I’m still feeling a bit overwhelmed here. It’s so different here from where I spent the last six years. I was going to go to the Green City Market this morning, but I opted to run to the store and make the crisp instead, so I could do some more unpacking. I have an “event” this afternoon, and would rather be fresh for it, since I’ll be meeting some industry people. Plus, right now I keep having to dig up the cash to ride CTA, and I’d rather not have to juggle that and groceries. And I am NOT driving downtown and trying to find somewhere handy to park, either.
As of right now, I have walked to the store and back (about a mile each way), made coffee, made the crisp, washed the dishes and moved things around in the still overflowing with stuff dining room. I’ve brought some boxes of books into the living room to unpack and put away in the shelves here, and that gave me the space to move the bookcases for the dining room/office to the right space and to unstack some of the piles that had crushed-looking boxes on the bottom. But as of this moment, I haven’t actually unpacked anything today. Oh. That’s not true. I did open a box to get some clean underwear out before I took my shower. Does that count as unpacking?
Now, I’m waiting to hear from my friend Becca about how we’re getting to this event today and when we’re going, so I can figure out when to get ready. I haven’t yet found my iron, so I’m hoping that something I own isn’t horriffically crushed from a week stuffed in a box in a truck. In the meantime, speaking of boxes, I think I’ll unpack some more. It’s not like there aren’t plenty of others where those came from.

Finished II
Last week, after we’d loaded everything except some clothes, my potentially flammable art supplies, the cooking oils/vinegars and the cats into the truck and sent it off, I finally had some time to myself. Certainly acting is creating art, you’ll never hear me say otherwise about my first choice art form. But it’s not the same as making marks on stuff or building things. It’s so ephemeral. Once a performance is over, it lives on only in memories. And no one will ever share my particular perspective on a production, because I see it through the eyes of the person playing that character that day in that particular way.
Anyway, I’d been itching to do some art, and since I had my supplies—like spray paint—I made plans to take the time to do some creating in the days between packing up the truck and leaving for Chicago ourselves.
I also had these:

CDs Before
These are those CDs that I don’t want but don’t want to throw away. They come in the junk mail, they are my mistakes when saving something, they contain obsolete information. Whatever their original purpose, I no longer want their content. But you can’t just re-record stuff on most CDs. And I hate to throw them away because all they do then is sit in landfills and not decompose. So what to do?
Make coasters.
This was quick, dirty and easy. The longest step was the paint drying time.
1) Grab a box to keep spray paint off the porch and house.

Ready to Go
2) Figure out what colors I want for base coats and what colors I want for patterns.

First Set, First Coat
3) Go to town with spray paint and stencils.

Box After
4) Take the box apart and stick it in the recycling bin.
5) Take photos of the finished product and pat myself on the back for some pretty awesome coasters.
I discovered some interesting things about spray paint during this process. If I put several coats of one color on wet and then added a coat or two of another color, the paints did this interesting marbling. They also pebbled a bit because of the impermeable CD surface. Which is awesome. I like the textures. But those take a LOOOOONG time to dry.
I used several different kinds of spray paint. I had some small cans of Testors spray enamel in metallics. I’m pretty sure I used up the bronze in this process. I also have some Krylon H20. They work very differently, but they played nicely together. Though the Krylon doesn’t cover as well. It takes more coats than the Testors.
I also (re-)discovered that you don’t always get perfect. Out of 22 discs, 18 turned out gorgeous. Four, not so much. I’ll have to figure out what to do with these.
Rejects
Painting over them is obviously an option. Or I might cut them up and use them for ATC bases. I’ve done that before.
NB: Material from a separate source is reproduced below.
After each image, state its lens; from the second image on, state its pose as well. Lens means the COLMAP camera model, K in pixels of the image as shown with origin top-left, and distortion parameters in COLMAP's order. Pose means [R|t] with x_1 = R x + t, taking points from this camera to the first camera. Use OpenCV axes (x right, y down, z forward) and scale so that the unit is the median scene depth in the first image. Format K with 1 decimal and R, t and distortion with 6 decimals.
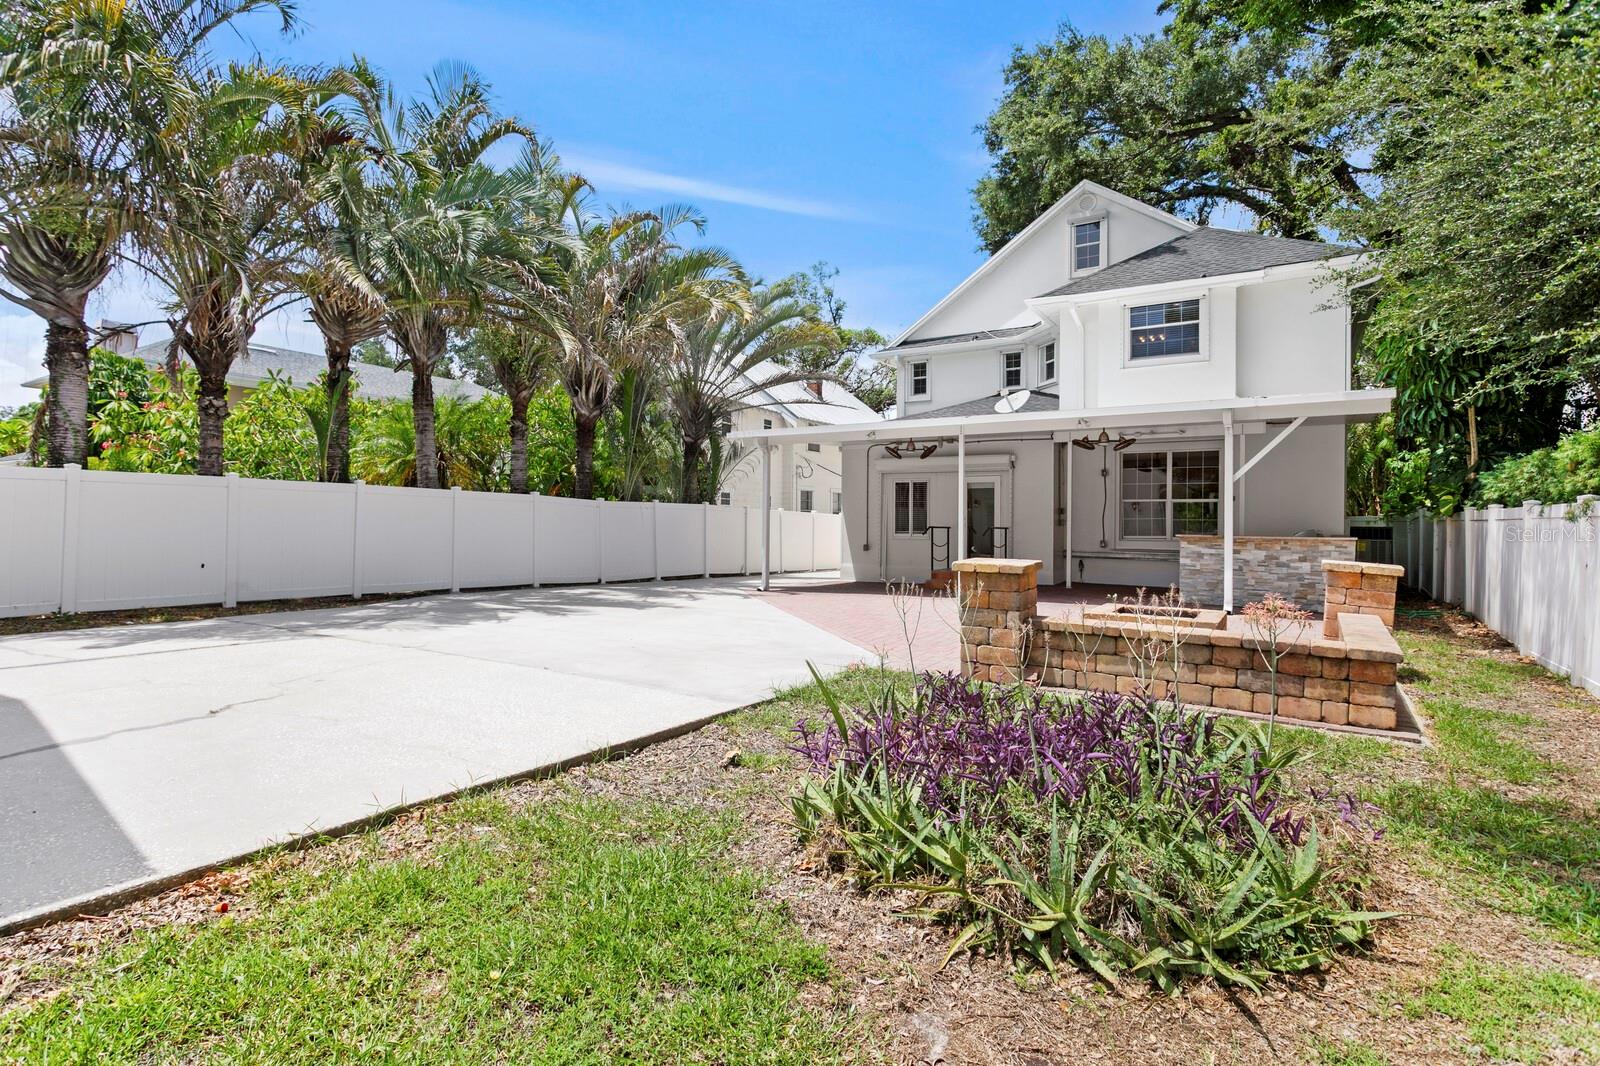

Still and all, I got some nice, new, arty coasters to put on my soon to be moved in coffee table.

Finished II
Moving In Update
Aug 20
The furniture arrives today. I cannot WAIT to have something to sit on other than the floor. And a bed that’s not actually ON the floor. Seriously. We’ve spent the last three nights sleeping on an air mattress, and getting up in the morning involves getting up in the same way as sitting on the floor does right now. I’m getting tired of it.
I’m also looking forward to having knives. And cookware. And towels. God, how I miss dish towels right now. And glasses that hold a decent amount of water. I also miss the coffee grinder, the tea kettle and mugs. I’m looking forward to being able to make my own breakfasts again. And to making a fruit crisp. Which is the first thing I’m going to do once the kitchen’s unpacked. I’ve got the fruit all ready. Except for cutting it up, for which I need a knife.
I am also looking forward to having internet access on this laptop. For some reason, it is happy to talk to Dave’s portable WiFi, but not to mine. So when he’s not here, I have to use my other laptop, and it doesn’t have important things like photographs and PhotoShop.
I’m writing this on the big laptop, but since I can’t post it, you won’t see this until Dave has had a chance to troubleshoot, which means it will actually show up AFTER the furniture has arrived and we’ve done some unpacking. We’re hoping to make it to the Art Institute tonight, Dave needs to visit it for a collaboration he’s working on with a local composer, so unpacking and THAT have to happen before we play with WiFi.
In the meantime, I’m going to do some photo editing and maybe write a few more posts in Word so I can just cut and paste and upload photos for the next few entries. That and fret about how the HELL the movers are going to get the couch up to this floor and into the apartment. Thank goodness I don’t actually have to figure it out myself.
Oh. Here’s evidence that the cats are settling in.

Imogen’s Shelf
She found this spot all by herself. She’s sleeping there right now.

Primitive Conditions
See? Nothing to sit on but the floor. Katala seems to prefer it. She keeps lying down in the middle of the wide open spaces. Or sleeping in Dave’s suitcase. She’s not really demonstrating a preference for either.

Q’s Closet
Of course our little nervous cat is taking the longest to adjust. Though yesterday she discovered the windows and that’s made a big difference. We’ve had to barricade a section of kitchen, though, since she likes to hide next to the radiator in this inaccessible spot. Once she has furniture to hide behind, things will probably get better. In the meantime, she spends a lot of time in her closet.

Katala Comfort
And sometimes, even when you’re adjusting well, big changes require the occasional snuggle with someone you trust, for reassurance.
Added, 12:06am: Like now for instance. After getting stuck with a king-sized mattress halfway up the second flight of three flights of stairs, so that some friends (Heather, Chris and Sam, thank you all AGAIN for the help) had to get a zip car and drive across town to come help us, I’m feeling more traumatized than the cats. They’re fine. They recognize the smells from home and are having a ball climbing all over the many, MANY boxes in the dining room. Ah well, at least the bed is not only put together but made. I’m going to go fall into it now.